1. The customer pays an annual premium of $12,000 for 5 years. At the end of 5 years, the surrender value of the policy is $38,000. The customer loses $22,000 if he (or she) withdraws the money.

2. If the customer dies within this period, the customer gets a death benefit that is about 5% higher than the total premiums paid. This means that the life insurance policy effectively provides no insurance protection as the 5% is the interest that is earned from the premium.

3. Why does the customer wants to give away $60,000 to get back only $38,000? Who knows? Only an unsuspecting customer will buy such an investment product. But, many policies of this kind are being sold by our bank branches every day!

4. The customer has to wait for another 10 years to get back a modest return.

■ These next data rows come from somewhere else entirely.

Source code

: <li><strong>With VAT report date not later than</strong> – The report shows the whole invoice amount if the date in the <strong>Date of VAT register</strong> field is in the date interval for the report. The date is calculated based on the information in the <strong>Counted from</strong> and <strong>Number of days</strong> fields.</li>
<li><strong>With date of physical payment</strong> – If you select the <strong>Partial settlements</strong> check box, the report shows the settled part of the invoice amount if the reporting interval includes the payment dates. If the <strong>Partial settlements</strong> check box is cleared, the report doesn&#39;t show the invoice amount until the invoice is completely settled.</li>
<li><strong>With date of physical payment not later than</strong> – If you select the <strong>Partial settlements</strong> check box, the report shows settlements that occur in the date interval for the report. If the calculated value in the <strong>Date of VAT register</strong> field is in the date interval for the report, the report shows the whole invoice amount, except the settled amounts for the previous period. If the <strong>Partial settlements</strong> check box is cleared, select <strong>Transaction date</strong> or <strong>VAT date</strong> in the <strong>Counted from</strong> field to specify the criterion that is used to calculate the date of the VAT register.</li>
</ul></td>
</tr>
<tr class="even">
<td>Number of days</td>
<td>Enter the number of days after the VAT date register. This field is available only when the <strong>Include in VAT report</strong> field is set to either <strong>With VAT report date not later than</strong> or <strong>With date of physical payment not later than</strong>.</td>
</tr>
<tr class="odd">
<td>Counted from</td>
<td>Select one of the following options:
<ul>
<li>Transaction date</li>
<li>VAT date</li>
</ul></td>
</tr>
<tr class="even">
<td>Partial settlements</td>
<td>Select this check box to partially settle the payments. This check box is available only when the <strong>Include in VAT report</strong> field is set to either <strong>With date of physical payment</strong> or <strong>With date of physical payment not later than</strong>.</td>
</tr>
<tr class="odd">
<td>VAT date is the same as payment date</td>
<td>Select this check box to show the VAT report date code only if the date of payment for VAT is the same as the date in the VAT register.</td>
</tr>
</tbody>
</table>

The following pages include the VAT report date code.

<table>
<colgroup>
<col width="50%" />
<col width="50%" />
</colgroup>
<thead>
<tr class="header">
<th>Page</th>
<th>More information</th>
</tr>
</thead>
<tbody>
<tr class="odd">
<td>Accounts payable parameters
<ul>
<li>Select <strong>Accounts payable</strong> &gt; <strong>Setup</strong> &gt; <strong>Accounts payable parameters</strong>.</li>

At the end of 15 years, the projected maturity benefit is $80,000 of which the guaranteed sum is $44,000 and the non-guaranteed sum is $36,000. This means that after paying $60,000 and waiting for 15 years, the customer may not even get back the total amount of saving. The customer can only hope that the life insurance company will pay the non-guaranteed amount. If the company states that the investment earnings has been low, the poor customer does not have any right to demand payment of the projected amount.

5. The benefit illustration shows the surrender value based on a projected investment return of 4.75%. The sales representative points out this figure to suggest that the return on the life insurance policy is 4.75%. That is not true. The actual return for the 15 years is 2.2%.

6. There is a figure called "effect of deduction". This is the difference between the "accumulated premium" and the maturity benefit at the end of 15 years. Here is an explanation. If the insurance company was able to earn an annual yield of 4.75% over the 15 years, the accumulated premium with interest would be $110,000. This is $50,000 more than the premium of $60,000. The insurance company takes away $30,000 and gives only $20,000 to the customer.

7. Why should a customer leave the money to be invested by the insurance company and take all of the investment risk and allow the insurance company to take away $30,000 and leave only $20,000 for the customer? Who knows?

8. Why does the bank sell such an investment product to its customers and allow the insurance company to make the bulk of the profit? Well, the bank was interested to earn the commission by selling the policy. The distribution cost, which is the amount paid to the bank, is $5,000. The rest of the profit goes to the insurance company. It looks like the smartest party in the transaction is the insurance company. No wonder they make so much profit each year!